** Opening Provided text block **

Nestled by the banks of the river in Zurich, the Dynamo Club was the venue for this somewhat unusual pairing of bands, although the congregated darkly-clad appeared to be happily here for both.


First up, ZERAPHINE, the Berlin based band created by former DREADFUL SHADOWS frontman Sven Friedrich, a man who also busies himself with popular electronic project SOLAR FAKE. He arrives onstage in a seemingly excellent mood, despite, we are told, having a cold. His bunged-up nose isn’t the problem though. Despite a bouncy start from the band, and an enthusiastic welcome from the crowd, the vocals are low in the mix and Sven, despite his best efforts, starts to look slightly lost. Lower register songs like ‘Fang Mich’ for example, sound almost instrumental at times, a shame as there are some good melodies at play in ZERAPHINE songs, if only you could hear them. As a rock-band, the dynamics of loud and soft and hefty chorus are all in the right places, and the band look good as a whole, Ronnie Wood and one of The Bee-Gees seemingly on bass and guitar duties. And Sven is a cracking frontman. He’s lithe and lively, he can pout and do the moody stare as well as anyone in the business, and the set is tight and professional. It does go on a bit though. Perhaps here is the other problem.

** Closing Provided text block **

## Activities
(1) Answer these questions from the concert review:
(a) Beside what does the Dynamo Club stand?
(b) Sven Friedrich was formerly the frontman of which band?
(c) Which song is given as an example of the lower register songs?
(2) Repeat word for word the stretch of the concert review from "Nestled by the" through "here for both.".
(3) Carry on the concert review from the point where it stops.
The lines that come next are separate material, unrelated to the concert review.

** Opening Entries provided block **

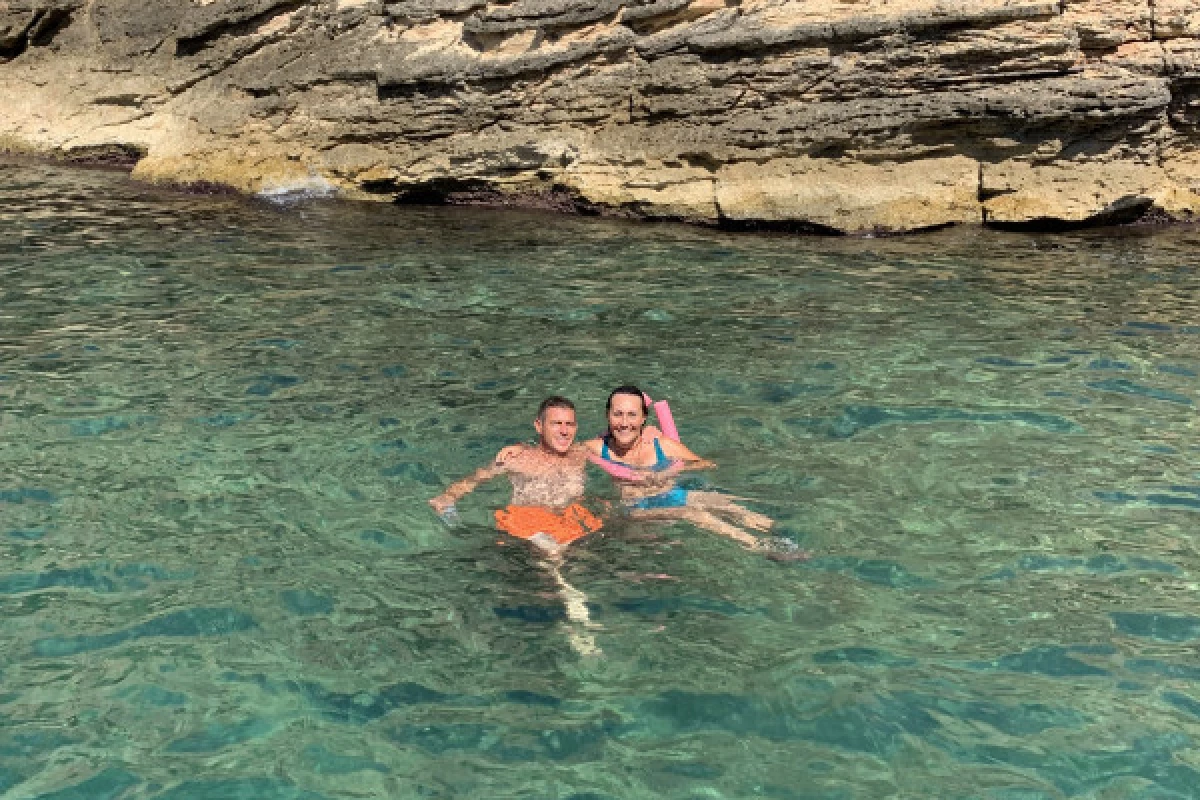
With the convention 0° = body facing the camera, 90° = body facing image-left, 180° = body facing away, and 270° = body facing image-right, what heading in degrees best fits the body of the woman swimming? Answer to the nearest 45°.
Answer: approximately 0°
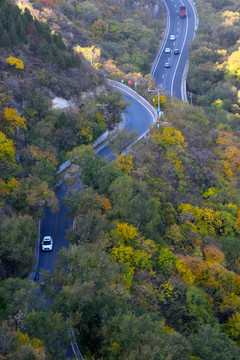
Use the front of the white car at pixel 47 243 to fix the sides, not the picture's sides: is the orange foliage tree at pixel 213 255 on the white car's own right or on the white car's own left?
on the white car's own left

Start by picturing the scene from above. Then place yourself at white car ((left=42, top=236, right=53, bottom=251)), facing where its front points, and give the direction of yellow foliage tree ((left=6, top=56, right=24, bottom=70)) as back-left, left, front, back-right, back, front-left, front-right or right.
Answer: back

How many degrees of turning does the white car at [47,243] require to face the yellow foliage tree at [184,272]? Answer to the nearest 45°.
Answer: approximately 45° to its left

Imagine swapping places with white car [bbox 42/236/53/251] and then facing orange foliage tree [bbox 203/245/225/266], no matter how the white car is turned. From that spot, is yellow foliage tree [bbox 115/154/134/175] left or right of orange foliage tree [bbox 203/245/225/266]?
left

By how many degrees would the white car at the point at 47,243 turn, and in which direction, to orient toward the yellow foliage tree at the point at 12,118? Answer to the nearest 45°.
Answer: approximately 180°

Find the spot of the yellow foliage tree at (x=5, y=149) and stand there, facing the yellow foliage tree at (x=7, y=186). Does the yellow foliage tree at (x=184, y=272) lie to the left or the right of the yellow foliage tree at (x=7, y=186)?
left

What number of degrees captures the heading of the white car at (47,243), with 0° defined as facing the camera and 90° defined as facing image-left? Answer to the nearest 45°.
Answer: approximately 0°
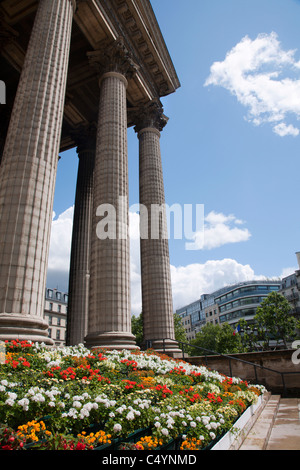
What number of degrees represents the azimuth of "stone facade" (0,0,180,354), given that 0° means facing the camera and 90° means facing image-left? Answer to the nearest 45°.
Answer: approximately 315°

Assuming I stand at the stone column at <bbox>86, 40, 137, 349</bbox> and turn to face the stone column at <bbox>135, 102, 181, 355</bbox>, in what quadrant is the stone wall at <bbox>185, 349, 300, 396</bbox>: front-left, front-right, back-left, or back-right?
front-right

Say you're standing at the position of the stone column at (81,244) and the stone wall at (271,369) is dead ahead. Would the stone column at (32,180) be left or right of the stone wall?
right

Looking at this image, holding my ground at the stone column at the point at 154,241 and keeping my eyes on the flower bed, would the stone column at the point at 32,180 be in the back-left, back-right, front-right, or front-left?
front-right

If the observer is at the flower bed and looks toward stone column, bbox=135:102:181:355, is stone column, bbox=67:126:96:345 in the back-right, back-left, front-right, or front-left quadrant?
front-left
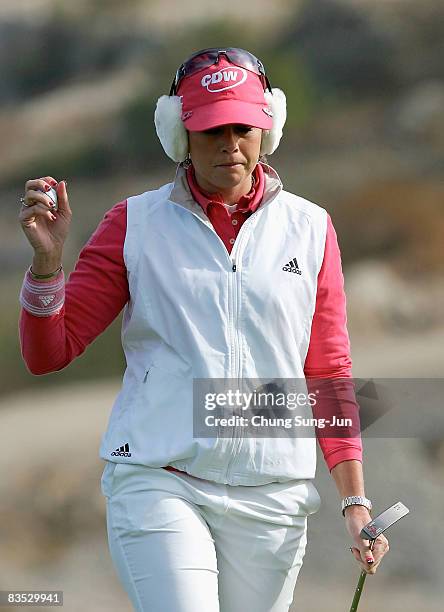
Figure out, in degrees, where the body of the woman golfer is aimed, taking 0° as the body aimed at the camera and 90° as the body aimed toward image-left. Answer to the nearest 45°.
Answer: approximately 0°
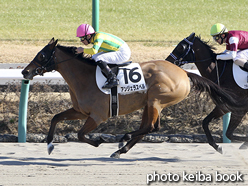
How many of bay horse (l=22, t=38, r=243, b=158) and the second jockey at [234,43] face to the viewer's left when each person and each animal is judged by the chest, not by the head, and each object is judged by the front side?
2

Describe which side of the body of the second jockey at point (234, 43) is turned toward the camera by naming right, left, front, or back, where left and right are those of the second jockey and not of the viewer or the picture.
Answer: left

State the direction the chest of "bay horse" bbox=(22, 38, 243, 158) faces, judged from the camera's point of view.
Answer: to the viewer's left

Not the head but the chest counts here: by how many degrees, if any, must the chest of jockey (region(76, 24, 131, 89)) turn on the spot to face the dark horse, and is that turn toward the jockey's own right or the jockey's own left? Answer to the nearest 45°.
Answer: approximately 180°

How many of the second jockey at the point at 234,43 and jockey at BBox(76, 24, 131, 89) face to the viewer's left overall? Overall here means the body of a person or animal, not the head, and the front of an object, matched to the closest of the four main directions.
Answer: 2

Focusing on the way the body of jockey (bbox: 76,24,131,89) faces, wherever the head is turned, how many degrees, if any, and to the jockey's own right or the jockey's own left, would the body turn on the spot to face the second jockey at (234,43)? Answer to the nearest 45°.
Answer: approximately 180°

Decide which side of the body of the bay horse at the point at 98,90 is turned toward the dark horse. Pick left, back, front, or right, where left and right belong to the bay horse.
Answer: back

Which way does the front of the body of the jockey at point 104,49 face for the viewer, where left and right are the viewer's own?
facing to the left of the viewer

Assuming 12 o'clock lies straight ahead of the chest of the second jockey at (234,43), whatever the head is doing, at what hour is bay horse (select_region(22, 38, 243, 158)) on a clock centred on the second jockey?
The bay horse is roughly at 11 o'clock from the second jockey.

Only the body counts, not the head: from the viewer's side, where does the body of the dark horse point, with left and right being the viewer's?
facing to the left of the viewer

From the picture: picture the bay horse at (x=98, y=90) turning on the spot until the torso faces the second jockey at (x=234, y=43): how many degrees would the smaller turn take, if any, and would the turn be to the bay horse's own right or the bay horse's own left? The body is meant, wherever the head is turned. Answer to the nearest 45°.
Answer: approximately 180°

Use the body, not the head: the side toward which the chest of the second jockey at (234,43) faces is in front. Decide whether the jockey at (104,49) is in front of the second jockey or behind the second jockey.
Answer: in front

** Closing Entries provided block **
** Opening Entries provided block **

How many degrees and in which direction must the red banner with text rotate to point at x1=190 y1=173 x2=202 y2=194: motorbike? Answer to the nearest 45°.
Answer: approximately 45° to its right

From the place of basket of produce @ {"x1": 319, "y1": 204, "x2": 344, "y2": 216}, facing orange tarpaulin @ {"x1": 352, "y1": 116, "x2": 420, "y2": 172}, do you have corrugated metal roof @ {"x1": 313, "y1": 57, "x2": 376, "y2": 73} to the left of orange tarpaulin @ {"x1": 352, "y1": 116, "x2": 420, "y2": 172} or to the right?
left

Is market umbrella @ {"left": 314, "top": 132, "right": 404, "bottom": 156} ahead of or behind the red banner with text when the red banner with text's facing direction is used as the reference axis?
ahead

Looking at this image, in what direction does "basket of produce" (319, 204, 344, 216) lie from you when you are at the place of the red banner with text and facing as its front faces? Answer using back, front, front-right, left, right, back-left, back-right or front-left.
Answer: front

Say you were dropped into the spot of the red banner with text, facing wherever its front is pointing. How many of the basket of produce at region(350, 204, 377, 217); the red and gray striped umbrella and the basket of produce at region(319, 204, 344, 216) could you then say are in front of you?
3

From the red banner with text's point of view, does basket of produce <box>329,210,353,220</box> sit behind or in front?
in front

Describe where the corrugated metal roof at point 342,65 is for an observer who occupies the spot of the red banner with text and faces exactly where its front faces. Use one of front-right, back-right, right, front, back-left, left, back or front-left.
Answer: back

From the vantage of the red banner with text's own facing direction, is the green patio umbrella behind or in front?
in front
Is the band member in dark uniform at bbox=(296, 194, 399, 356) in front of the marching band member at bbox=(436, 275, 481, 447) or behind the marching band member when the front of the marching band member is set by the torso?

** Closing Entries provided block **

## Answers in order
(1)
(a) The banks of the river in Zurich.
(b) DREADFUL SHADOWS.
(c) 'Fang Mich'.

(2)
Nestled by the banks of the river in Zurich, the Dynamo Club was the venue for this somewhat unusual pairing of bands, although the congregated darkly-clad appeared to be happily here for both.

(3)
Once past the hour mark, you can’t help the feeling that ZERAPHINE lack the variation to pull off a long set without it all sounding a bit samey. Throwing in a couple of unusual cover-versions helps to some extent. ‘Try’ by PINK, someone rarely covered by bands beloved of Goth-Rock one suspects, is given a new twist, slightly stodgy but a brave attempt, and it certainly shakes the crowd up a bit. U2’s ‘New Year’s Day’ however should be left well alone. The passionate battle cry of Bono and rousing chorus of the original is hard to match, and mumbling along to it like a grumpy Eldritch just illustrates the limitations of the vocalist. The guitar solo was all over the place too. Come on guys, leave this one out yes? And as things slightly limp towards the end, an ill-advised attempt to get people to join a sing-along also falls flat on its arse. Luckily, the crowd are good natured and welcome the band back onstage for a two song encore that goes a long way to restoring things to how they should be. On the whole, they just about pull it off, and the crowd seem nicely warmed up by the time QNTAL arrive on stage. /

Music: 6.5
Sound: 5.5
Total: 6 / 10



There’s age and wisdom and grace oozing from every pore of calm, stately QNTAL mainstay Michael Popp as he assembles the considerable musical instrument arsenal that makes up the band’s electro-medieval sound. There’s somewhat of a wait in fact, as he will not be hurried. But no matter. Once ready, and with the arrival of Syrah, who seems to float onto the stage, bathed in ghostly blue light, ‘Translucida’ bursts into glorious life, and it’s obvious we are in capable hands. The music is gorgeous, the singing excellent, and the familiarity of the song never works against it. They could play it all night long in my book and no-one would tire of it. The lighting is not so good however. The same blue light, with nothing else, soon renders everything one-dimensional, music this atmospheric and evocative surely deserving something a bit more creative and, well, evocative. It gets better later, but never does the band justice. A shame.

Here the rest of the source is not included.